Rarely has a newlywed delivered a more withering assessment of marriage than Charlotte Brontë. “It is a solemn and strange and perilous thing for a woman to become a wife,” she wrote to a friend — fresh off her honeymoon, no less.
A number of recent books have taken up her argument, looking anew at marriage and how it benefits women (or mostly doesn’t), as well as how our ideas about courtship and intimacy have evolved: “All the Single Ladies” by Rebecca Traister, “Labor of Love” by Moira Weigel, “Spinster” by Kate Bolick and “Future Sex” by Emily Witt, to name just a few. They’ve taken a skeptical and lively interest in the public pressures shaping our private bonds. In many cases, they puzzle over one question: Why is this institution, long regarded as desirable, even compulsory, falling out of favor around the world?
Inspired by a similar curiosity, two new books — “Leftover in China” and “The Heart Is a Shifting Sea” — look to China and India, respectively, to assess how marriage withstands breakneck economic growth, social change and the increasing financial independence of women. (Spoiler: badly.)
The books take opposite approaches. “Leftover in China,” the flimsier of the two, examines the phenomenon of sheng nu, or “leftover women” — highly educated, ambitious women who cannot find partners, or so the story goes. The author, Roseann Lake, a correspondent for The Economist, describes the dizzying rise of recent generations of Chinese women with a dizzying tempo of her own.
Lake zips through history. In 1949, 75 percent of Chinese women were illiterate.

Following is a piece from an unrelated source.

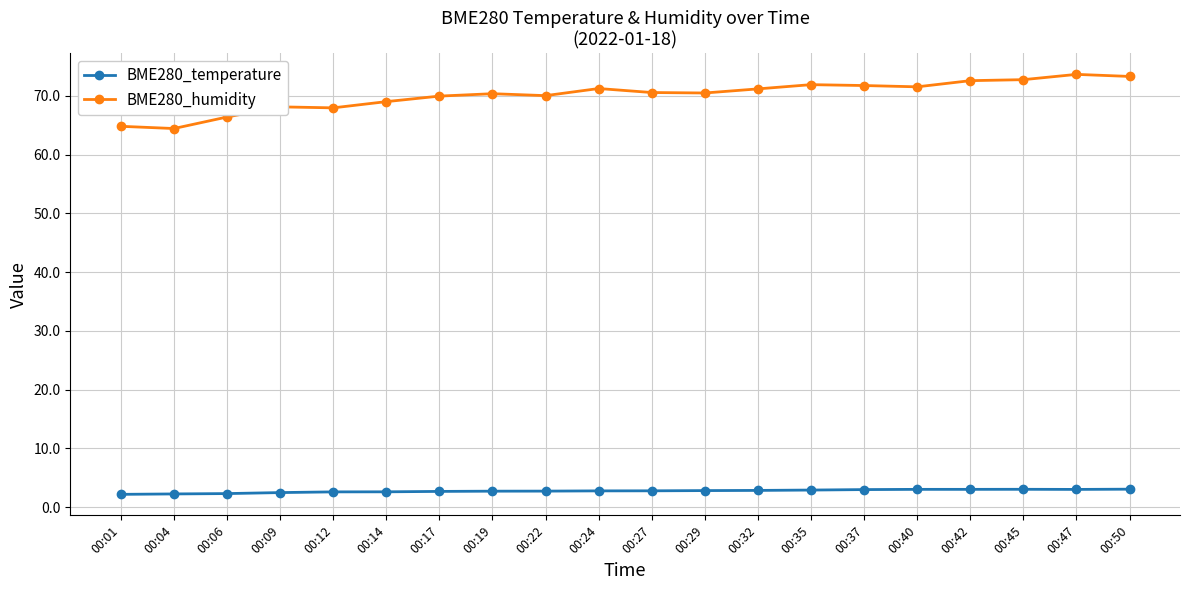

True or false: BME280_temperature and BME280_humidity cross at least once.

False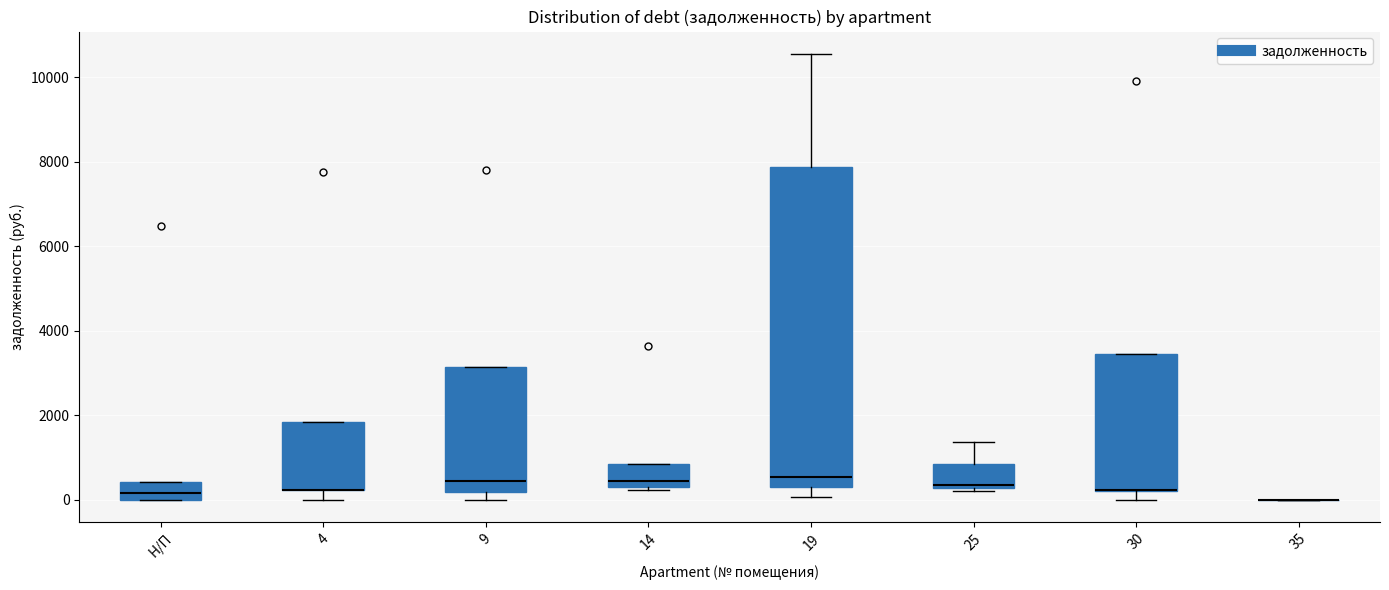

Comparing the boxes themselves (not the whiskers), which one is the tallest?

19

Today, China has one of the lowest rates of female illiteracy in the world — as well as the highest percentage of self-made female billionaires. She explains that the draconian one-child policy meant that families had to pour their resources into their only child, even if that child was a girl (and escaped sex-selective abortion, that is). Those daughters have grown into accomplished, tragically single women. They have so outpaced men professionally they can’t find suitable partners.
Is that it? Or is it that their ambition itself has rendered them undesirable? Or that dating is such a novel concept in China that men and women don’t know how to talk to each other? Lake entertains all these ideas in a confused fashion. What she doesn’t do is give sufficient space to Chinese women to explain their decisions and desires themselves. When that happens, in a fleeting scene halfway through the book, a more intriguing picture emerges. The female founder of a dating website tells her: “Most of these so-called leftover women have voluntarily chosen their lifestyle.” Lake scarcely grapples with the implication of this statement — how could she? It’s too at odds with her story, which has so firmly cast her subjects as victims and not agents.
In “The Heart Is a Shifting Sea,” Elizabeth Flock, a reporter for PBS NewsHour, offers a study as patient and careful as Lake’s is cursory. She followed three married couples in Mumbai for almost a decade: one couple is Marwari Hindu, another Muslim, a third Tamil Brahmin. In the mode of Katherine Boo and Adrian Nicole LeBlanc, Flock absents herself from the narrative, allowing us to enter the lives of her subjects and witness moments of almost unbearable intimacy.